## [Фрагмент документа]
————

Рид недолго досадовал: захватив в теплушке свое одеяло, он прошел добрую милю вдоль составов и забрался в закрытую стальной броней платформу ремонтного поезда. Здесь находилось знаменитое орудие повстанцев «Эль Ниньо». Поезд – несколько вагонов и паровоз сзади – медленно пополз вперед. Рид перебрался на мерно покачивающуюся крышу вагона и стал болтать с капитаном Диасом, командиром орудия.
На переднем краю платформы лежали на животах два солдата – они тщательно следили, нет ли где на рельсах проволоки от мин.
– Здесь в окрестностях так и шныряют разъезды уэртистов, – сказал напитан. – Если они захватят или выведут из строя наш поезд, вся армия останется без воды, продовольствия и боеприпасов.
Через час подъехали к месту, где путь был разрушен. Четыреста рабочих с необыкновенной энергией принялись за восстановление поврежденного участка, к ним присоединился и Рид. Стук молотков, забивающих костыли, лязг рельсов, крики десятков людей слились в сплошной гул.
Вокруг рабочих плотной стеной стояли солдаты охраны с винтовками наготове.
Сигнал трубы – и вмиг все заняли свои места по вагонам. Поезд снова медленно тронулся вперед, навстречу другим разрушенным участкам пути и сожженным мостам.
К вечеру из Маниими приполз по узкоколейке паровозик с несколькими вагончиками. Из вагончиков доносилось треньканье десятков гитар.
Рид было прошел мимо, как вдруг его остановил радостный возглас:
– Хуанито! Смотрите, это наш Хуанито!
Через минуту со всех сторон Рида трясли, дергали, обнимали, хлопали по спине и плечам десятки хохочущих мексиканцев – его старых друзей из эскадрона Урбины.
– Здравствуй, Хуанито! Как ты поживаешь?
– А где твой фотоаппарат, приятель?
– Он его потерял, когда удирал из Ла Кадены!
– Как я ни удирал, но вы опередили меня на целую милю, – под общий хохот возразил уязвленный Рид.
Но в общем он был чертовски рад снова встретить этих замечательных ребят. Более того, он был счастлив, что и они рады видеть его целым и невредимым, что они явно признали его своим – компанеро.
Потом они долго сидели вокруг костра и под дружный звон нескольких гитар распевали во все горло «Кукарачу», грозную и насмешливую песню повстанцев:
Панчо Вилья – друг народа,
Понимает бедных он.

————

## [Данные упражнения]
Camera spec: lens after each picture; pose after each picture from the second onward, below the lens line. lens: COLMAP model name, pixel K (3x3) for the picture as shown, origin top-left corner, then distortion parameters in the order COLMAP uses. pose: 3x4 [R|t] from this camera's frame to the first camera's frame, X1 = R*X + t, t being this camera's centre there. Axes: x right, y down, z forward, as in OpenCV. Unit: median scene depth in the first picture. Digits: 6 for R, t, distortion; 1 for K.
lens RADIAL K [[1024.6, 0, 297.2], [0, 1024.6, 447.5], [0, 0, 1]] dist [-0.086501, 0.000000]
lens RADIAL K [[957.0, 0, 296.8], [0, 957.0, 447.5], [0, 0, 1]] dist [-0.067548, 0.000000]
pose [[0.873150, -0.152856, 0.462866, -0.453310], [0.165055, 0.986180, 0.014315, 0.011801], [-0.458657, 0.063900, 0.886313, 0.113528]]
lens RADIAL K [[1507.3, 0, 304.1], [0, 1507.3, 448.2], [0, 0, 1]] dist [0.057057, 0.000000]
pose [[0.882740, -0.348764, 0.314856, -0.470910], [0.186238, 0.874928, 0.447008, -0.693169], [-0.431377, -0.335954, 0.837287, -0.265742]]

————

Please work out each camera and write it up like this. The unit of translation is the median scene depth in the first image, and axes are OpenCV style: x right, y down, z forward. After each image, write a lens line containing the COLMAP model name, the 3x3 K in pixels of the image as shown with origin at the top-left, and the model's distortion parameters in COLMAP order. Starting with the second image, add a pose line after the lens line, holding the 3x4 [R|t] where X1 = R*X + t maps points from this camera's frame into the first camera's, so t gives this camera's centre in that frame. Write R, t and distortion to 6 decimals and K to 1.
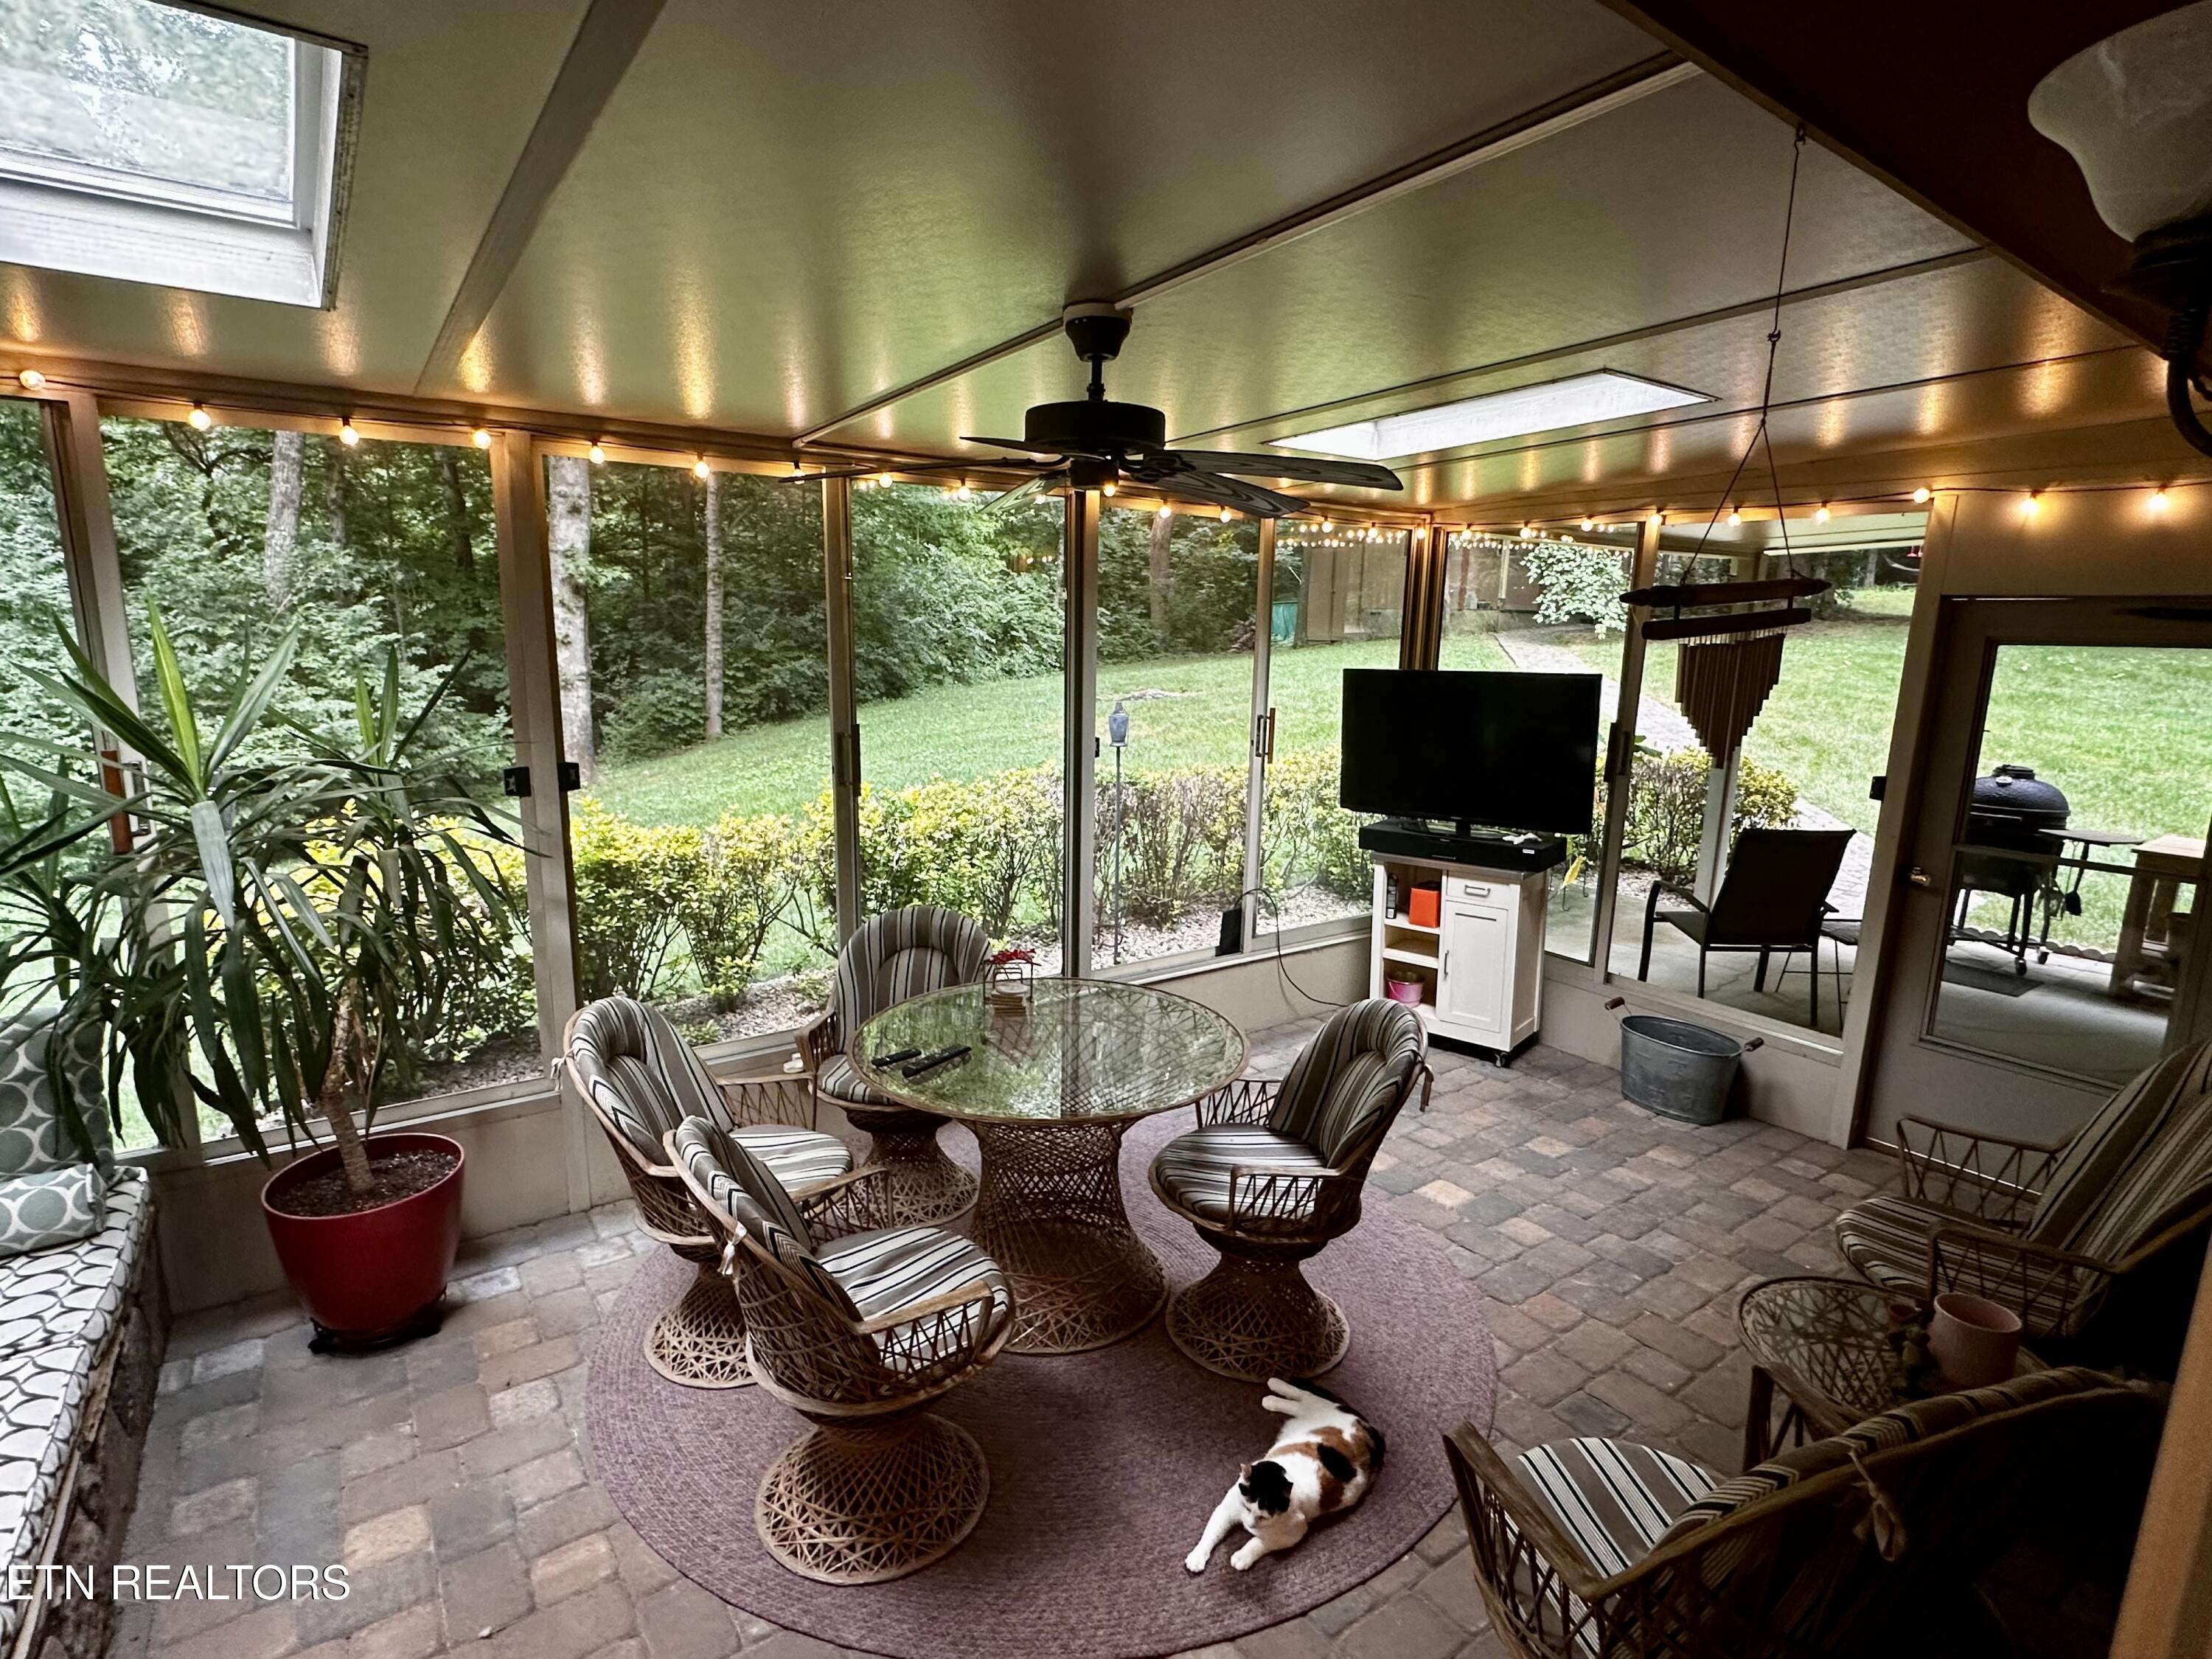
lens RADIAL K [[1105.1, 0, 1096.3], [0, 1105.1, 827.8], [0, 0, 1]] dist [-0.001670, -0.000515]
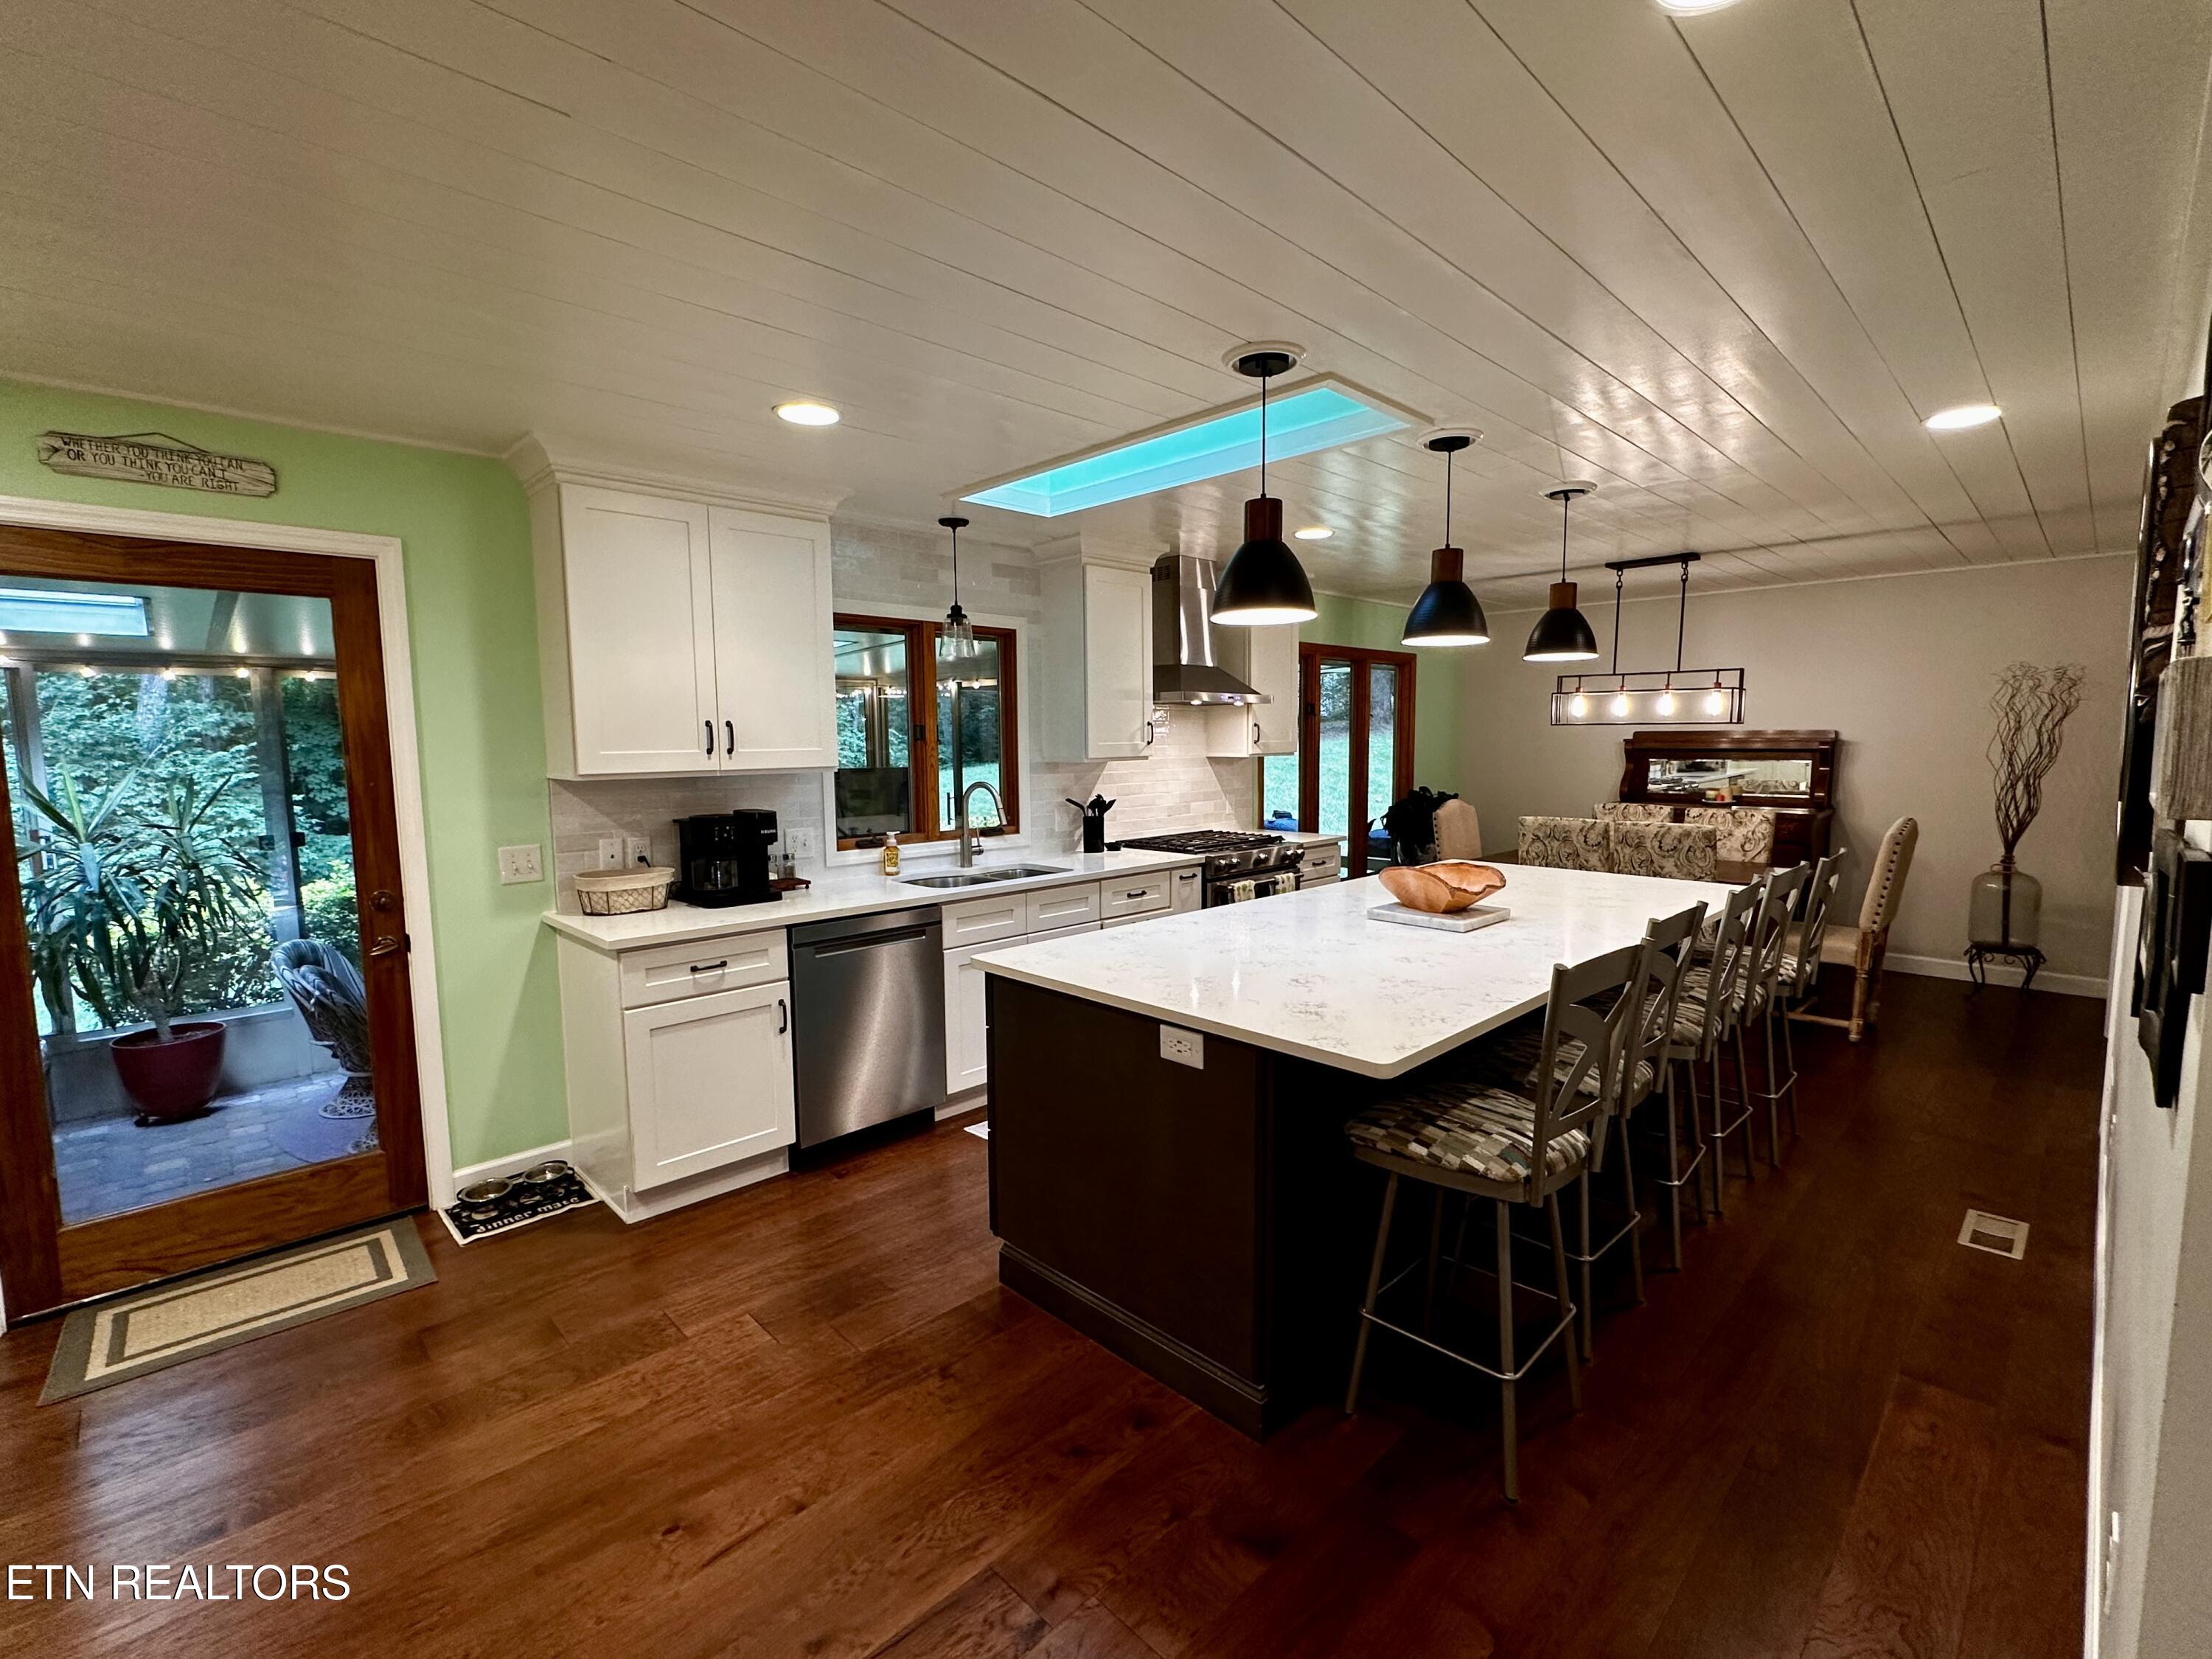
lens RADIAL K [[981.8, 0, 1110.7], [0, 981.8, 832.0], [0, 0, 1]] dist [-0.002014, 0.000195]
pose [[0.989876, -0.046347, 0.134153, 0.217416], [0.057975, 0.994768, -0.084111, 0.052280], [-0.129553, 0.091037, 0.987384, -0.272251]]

————

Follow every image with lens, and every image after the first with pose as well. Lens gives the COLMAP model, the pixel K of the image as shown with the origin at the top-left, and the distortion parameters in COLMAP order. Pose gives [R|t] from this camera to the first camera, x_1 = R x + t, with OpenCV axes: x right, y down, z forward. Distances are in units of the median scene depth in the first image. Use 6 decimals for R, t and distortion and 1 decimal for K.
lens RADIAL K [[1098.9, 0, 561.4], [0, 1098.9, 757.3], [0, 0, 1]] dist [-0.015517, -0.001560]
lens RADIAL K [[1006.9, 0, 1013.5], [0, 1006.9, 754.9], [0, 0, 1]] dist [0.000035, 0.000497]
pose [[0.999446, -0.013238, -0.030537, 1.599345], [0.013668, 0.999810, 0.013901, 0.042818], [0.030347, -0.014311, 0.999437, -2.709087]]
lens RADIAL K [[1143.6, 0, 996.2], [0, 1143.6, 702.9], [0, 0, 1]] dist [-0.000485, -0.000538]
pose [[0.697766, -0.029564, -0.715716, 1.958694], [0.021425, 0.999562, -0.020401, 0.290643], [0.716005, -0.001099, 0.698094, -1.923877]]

————

## [Что сделать]
a – Сколько рабочих, согласно фрагменту документа, взялись за восстановление разрушенного участка пути?
b – Перечислите все действия, которые, согласно фрагменту документа, старые друзья совершали с Ридом при встрече.
c – Определите, согласуются ли с фрагментом документа следующие утверждения: (i) паровоз ремонтного поезда шел впереди вагонов; (ii) старые друзья Рида служили в эскадроне Урбины; (iii) паровозик с вагончиками пришел из Маниими по узкоколейке.

## [Ответы к заданиям]
a – За восстановление пути взялись четыреста рабочих.

b – Они трясли его, дергали, обнимали и хлопали по спине и плечам.

c –
(i) Нет: «несколько вагонов и паровоз сзади».
(ii) Да: «его старых друзей из эскадрона Урбины».
(iii) Да: «К вечеру из Маниими приполз по узкоколейке паровозик с несколькими вагончиками».